L’Inspection générale des affaires sociales (IGAS) a mené un audit approfondi de la situation. Ses conclusions, remises en août au ministère de la Santé, se gardent de cibler le site à fermer. Mais les arguments en faveur de Henri Mondor se lisent entre les lignes. Les inspecteurs listent les atouts du service : recrutement de patients en pleine augmentation, environnement hospitalier favorable avec une activité de chirurgie importante et une chirurgie vasculaire de grande renommée, bonne coopération médicale et dynamisme de l’équipe. La mortalité post-opératoire a été « divisée de moitié dans les premiers mois de 2012 », ajoute l’IGAS, qui préconise de poursuivre les recrutements médicaux afin de soutenir la relance de l’activité à Henri Mondor.
L’ARS reverra-t-elle sa copie ? La direction de l’AP-HP a-t-elle pris une décision de son côté ? Face au flou général, la coordination pour la défense de la chirurgie cardiaque à l’hôpital Henri Mondor (qui regroupe syndicats, usagers et élus de tous bords) monte au créneau et demande un débat public.
• Coup de chauffe entre la CME et la direction de la politique médicale
Y a-t-il un acteur de trop pour décider des grandes orientations stratégiques engageant la communauté médicale du premier CHU français ? C’est ce que semble penser le Pr Loïc Capron, président de la Commission médicale d’établissement (CME) de l’AP-HP. Le médecin interniste, largement élu en janvier dernier, considère que la direction de la politique médicale (DPM) « a jusqu’ici été un obstacle » à la coordination de la politique médicale de l’établissement.
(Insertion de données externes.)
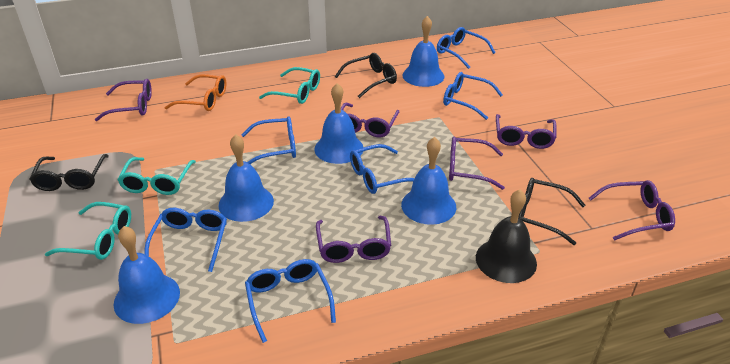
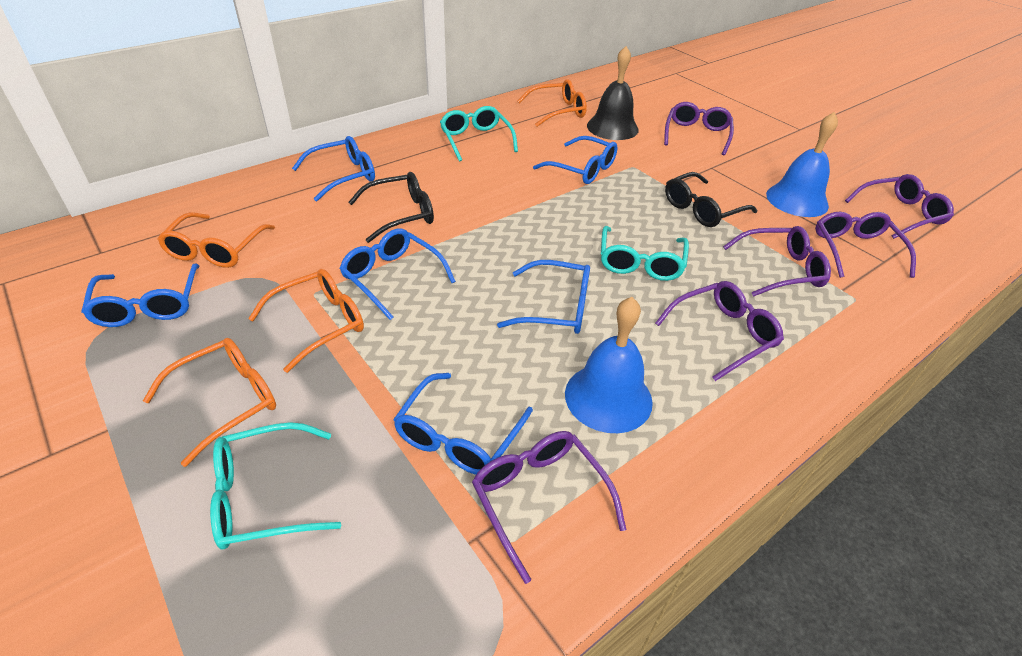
black glasses: [30,154,109,191] [335,53,397,98] [518,178,585,245] = 3 -> [348,172,434,243] [665,172,757,227] = 2
blue bell: [113,226,180,324] [218,134,274,222] [314,83,364,164] [401,137,456,225] [402,16,444,87] = 5 -> [565,297,653,433] [766,112,838,217] = 2
orange glasses: [164,74,227,111] = 1 -> [143,338,276,467] [157,212,275,268] [248,269,364,373] [517,79,587,127] = 4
Dit plus abruptement, la DPM parasite les réflexions en cours, et doit disparaître.
Le président de la CME et le Pr Michel Fournier, un ancien membre de la CME pilotant la DPM de l’AP-HP depuis 2010, sont en désaccord sur plusieurs projets de réorganisation. Le premier peut se prévaloir d’une légitimité issue des urnes, quand le second, nommé par la direction générale de l’établissement, est perçu comme le bras droit de l’administration. La CME elle-même est traversée par différents courants. Pour arbitrer ce conflit sensible, l’ARS a été appelée à la rescousse. Claude Évin a confié une mission de médiation à Didier Delmotte et le Pr Alain Destée, les anciens directeur général et président de la CME du CHU de Lille. Une décision devrait être prise dans les prochaines semaines.